On the bike, while I am moving time is often standing still.

The world goes by at a pace that feels natural. Everything seems more tangible, easier to remember. The trees standing like so, the fields, the hills watching over them since geologic time. Next time I pass this way, they'll still be here.
This is my excuse for being stunned at the news that on New Year's Day one of my host dads passed away. I got to see him 6 weeks ago, after Sydney Melbourne. He and his wife Phil, in the same house with the kitchen table I remember, the sliding glass doors out to the pool and beautiful garden all around.

We had tea. Eddie carried the cups since Phil uses a walker now. There was a photo, me at 16, pinned to the wall with many others. Many stories of a life together. He looked at me and said "Look at you, all grown up!"

I thought I'd be wiser by now.

Looking at Google Maps, trying to reconstruct the experience of riding Sydney Melbourne, in my head it's Eddie's voice saying the names like Beechworth, Shepparton, the Grampians, Bright, the Snowies. Wagga Wagga (actually just, Wagga). Benalla, Yarra Glen. He never lost the places he'd been.

Somehow he knew of Silicon Valley and even had a personal computer when they were rare. In 1982 (!) somehow he knew it was the Next Big Thing. Over tea at the table I got to tell him, he was right.

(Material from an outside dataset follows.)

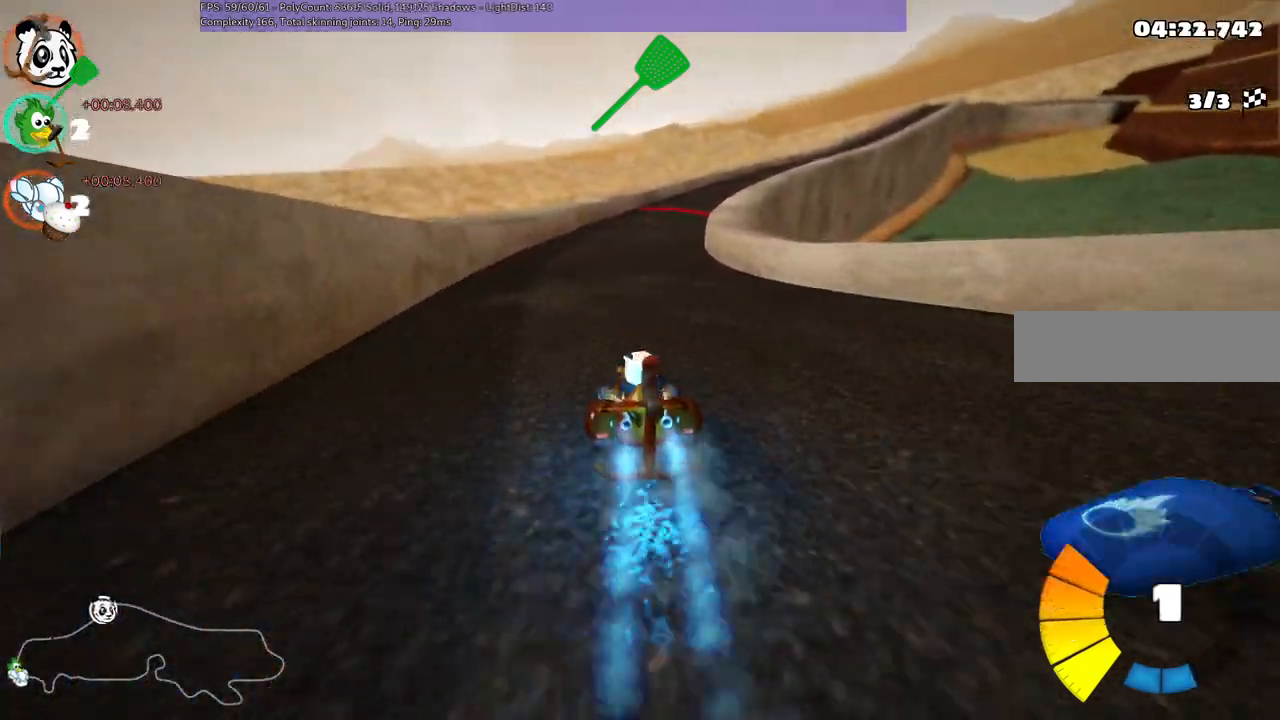
{"keys": ["left", "m", "up"], "events": [[33, "m", "down"], [33, "right", "down"], [133, "left", "down"], [217, "right", "up"]]}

Living with Eddie and Phil at the house was their intellectually disabled son. Also a character. They accepted him completely. Appreciated him for who he was. It was a powerful example, one that has taken years to absorb.

Everything I learned was still there, in that tricky way of memory. Feeling accepted in their home, not a stranger any more. Sharing food and experiences and eventually, who we are.

Fifty years from now someone with a PhD will do a study. It will show that human beings learn and remember and function better in the presence of empathy. That it changes us, forging new and different neural pathways. It will show that the changes last longer, are far more resilient than anyone expected.

How lucky are those of us, who already know.